Sustainable EDM of Inconel 600 in Cu-mixed biodegradable dielectrics: Modelling and optimizing the process by artificial neural network for supporting net-zero from industry

Abstract

The properties of Nickel-based superalloy(s) like stability at extreme conditions, greater strength, etc., complicate its cutting through conventional operations. Therefore, electric discharge machining (EDM) is preferred for its accurate cutting. However, the conventional dielectric i.e., kerosene used in EDM is hydrocarbon based which generates toxic fumes and contribute to the CO2 emissions during the discharging process in EDM. This affects the operator's health and the environment. Therefore, the potentiality of five biodegradable dielectrics has been deeply examined herein to address the said issues. Nano copper powder is also employed for uplifting the cutting proficiency of these dielectrics. A set of 15 experiments was performed via full factorial design. An artificial neural network (ANN) is constructed to model and optimize the material removal rate (MRR), surface roughness (SR), and specific energy consumption (SEC). The highest MRR (5.527 mm3/min) was achieved in coconut oil whereas for obtaining the lowest SR, the sunflower oil at powder concentration (Cp) of 1.0 g/100 ml is the best choice.

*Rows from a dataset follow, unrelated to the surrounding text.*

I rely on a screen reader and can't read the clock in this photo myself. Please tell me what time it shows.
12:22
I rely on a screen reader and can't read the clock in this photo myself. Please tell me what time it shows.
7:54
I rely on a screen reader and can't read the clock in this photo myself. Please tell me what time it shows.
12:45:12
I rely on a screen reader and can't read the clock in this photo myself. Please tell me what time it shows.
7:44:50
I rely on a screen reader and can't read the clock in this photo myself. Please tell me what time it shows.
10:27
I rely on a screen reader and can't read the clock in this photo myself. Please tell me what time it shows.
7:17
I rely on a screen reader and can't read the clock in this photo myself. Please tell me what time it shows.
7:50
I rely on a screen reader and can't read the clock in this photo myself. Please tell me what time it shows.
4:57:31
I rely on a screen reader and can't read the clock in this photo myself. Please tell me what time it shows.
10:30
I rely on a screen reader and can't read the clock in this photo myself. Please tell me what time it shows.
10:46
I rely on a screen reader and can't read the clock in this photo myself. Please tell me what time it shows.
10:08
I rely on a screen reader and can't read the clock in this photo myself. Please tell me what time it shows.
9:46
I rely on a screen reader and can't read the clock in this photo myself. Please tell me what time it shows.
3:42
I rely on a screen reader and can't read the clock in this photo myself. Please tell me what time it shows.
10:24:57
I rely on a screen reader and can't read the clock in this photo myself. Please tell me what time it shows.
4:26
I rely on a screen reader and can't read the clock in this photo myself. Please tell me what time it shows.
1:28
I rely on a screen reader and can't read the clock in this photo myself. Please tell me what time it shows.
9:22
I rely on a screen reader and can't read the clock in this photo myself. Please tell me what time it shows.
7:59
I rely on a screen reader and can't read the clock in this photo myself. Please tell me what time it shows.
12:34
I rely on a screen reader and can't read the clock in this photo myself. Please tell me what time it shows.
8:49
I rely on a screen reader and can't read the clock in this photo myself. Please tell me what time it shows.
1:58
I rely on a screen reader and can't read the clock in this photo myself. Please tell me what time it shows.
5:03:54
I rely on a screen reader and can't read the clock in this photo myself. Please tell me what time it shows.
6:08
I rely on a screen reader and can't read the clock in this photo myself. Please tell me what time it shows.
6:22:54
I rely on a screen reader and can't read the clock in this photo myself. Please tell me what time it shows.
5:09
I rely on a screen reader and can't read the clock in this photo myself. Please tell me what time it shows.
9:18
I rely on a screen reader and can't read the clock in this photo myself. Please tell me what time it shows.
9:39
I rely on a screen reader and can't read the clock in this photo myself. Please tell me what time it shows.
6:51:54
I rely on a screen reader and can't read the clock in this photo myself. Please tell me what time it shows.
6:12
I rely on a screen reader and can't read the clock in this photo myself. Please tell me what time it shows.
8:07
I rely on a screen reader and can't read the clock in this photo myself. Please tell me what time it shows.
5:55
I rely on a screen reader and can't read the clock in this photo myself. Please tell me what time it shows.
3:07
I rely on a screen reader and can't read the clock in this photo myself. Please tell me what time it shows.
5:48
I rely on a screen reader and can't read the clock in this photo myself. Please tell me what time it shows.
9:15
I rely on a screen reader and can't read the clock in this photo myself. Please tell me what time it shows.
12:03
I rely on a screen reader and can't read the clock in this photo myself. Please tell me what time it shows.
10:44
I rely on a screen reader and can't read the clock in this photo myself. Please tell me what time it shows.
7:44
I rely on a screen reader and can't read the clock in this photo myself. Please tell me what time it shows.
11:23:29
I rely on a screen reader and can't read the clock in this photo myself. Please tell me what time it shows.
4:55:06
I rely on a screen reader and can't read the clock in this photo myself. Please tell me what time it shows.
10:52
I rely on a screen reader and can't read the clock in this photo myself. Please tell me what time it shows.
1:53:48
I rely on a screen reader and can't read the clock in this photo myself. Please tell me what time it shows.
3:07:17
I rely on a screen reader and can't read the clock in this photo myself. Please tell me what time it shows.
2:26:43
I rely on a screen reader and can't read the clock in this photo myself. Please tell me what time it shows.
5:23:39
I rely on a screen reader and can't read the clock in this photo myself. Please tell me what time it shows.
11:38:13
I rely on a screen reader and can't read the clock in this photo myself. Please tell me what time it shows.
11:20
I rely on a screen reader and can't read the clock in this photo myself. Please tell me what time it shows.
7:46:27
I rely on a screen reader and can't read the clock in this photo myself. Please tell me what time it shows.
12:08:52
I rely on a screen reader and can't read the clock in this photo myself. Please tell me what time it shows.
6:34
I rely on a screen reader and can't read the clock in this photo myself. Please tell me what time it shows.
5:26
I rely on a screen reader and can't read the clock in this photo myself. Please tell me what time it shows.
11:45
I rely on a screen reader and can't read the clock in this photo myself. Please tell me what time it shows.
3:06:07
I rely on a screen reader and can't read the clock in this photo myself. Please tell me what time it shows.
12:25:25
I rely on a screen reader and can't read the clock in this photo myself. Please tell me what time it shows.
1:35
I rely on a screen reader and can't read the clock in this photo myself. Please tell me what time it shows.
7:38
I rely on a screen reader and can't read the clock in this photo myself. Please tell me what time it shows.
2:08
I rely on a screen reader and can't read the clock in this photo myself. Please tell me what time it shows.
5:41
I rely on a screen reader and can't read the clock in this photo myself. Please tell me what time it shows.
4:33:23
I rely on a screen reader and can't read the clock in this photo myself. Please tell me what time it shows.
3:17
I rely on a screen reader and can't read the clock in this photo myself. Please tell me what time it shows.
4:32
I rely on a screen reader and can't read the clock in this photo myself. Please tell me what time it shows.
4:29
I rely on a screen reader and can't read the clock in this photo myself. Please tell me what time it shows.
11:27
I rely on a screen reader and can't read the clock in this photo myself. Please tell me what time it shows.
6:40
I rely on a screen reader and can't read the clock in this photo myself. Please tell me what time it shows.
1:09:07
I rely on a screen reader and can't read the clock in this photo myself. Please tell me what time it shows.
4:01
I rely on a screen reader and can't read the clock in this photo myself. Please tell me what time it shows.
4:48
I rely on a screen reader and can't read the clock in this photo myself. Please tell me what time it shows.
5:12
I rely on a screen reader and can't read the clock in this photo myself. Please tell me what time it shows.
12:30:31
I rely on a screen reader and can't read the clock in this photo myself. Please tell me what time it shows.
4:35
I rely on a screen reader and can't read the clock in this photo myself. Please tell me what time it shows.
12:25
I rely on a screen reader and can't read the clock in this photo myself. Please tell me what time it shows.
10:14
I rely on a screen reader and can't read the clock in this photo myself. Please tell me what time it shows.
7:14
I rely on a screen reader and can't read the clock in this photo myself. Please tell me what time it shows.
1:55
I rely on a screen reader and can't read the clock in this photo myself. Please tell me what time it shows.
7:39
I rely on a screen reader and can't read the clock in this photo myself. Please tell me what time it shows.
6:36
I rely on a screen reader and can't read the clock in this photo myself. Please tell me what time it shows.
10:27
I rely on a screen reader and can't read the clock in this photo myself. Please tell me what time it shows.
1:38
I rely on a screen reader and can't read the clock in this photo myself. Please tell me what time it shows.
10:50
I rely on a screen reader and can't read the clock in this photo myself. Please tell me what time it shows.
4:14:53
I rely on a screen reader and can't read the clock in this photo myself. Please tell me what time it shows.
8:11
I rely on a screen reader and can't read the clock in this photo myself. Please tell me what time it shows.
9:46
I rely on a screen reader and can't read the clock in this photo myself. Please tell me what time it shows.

Sunflower oil also gave a 17.05% better surface finish compared to other dielectrics. Amongst the biodegradable dielectrics, olive oil consumes lowest specific energy (SEC) i.e., 264.16 J/mm3 which is 28.8% less than the SEC of other oils. Furthermore, the maximum CO2 reduction of 72.8 ± 1.4% is achieved with Olive oil in comparison to that found with kerosene in EDM. The multi-objective optimization is conducted and sunflower oil with Cp of 0.667 g/100 ml is termed out to be optimal solution. The biodegradable dielectrics have demonstrated excellent performance for EDM to support net-zero goals from the industrial sector.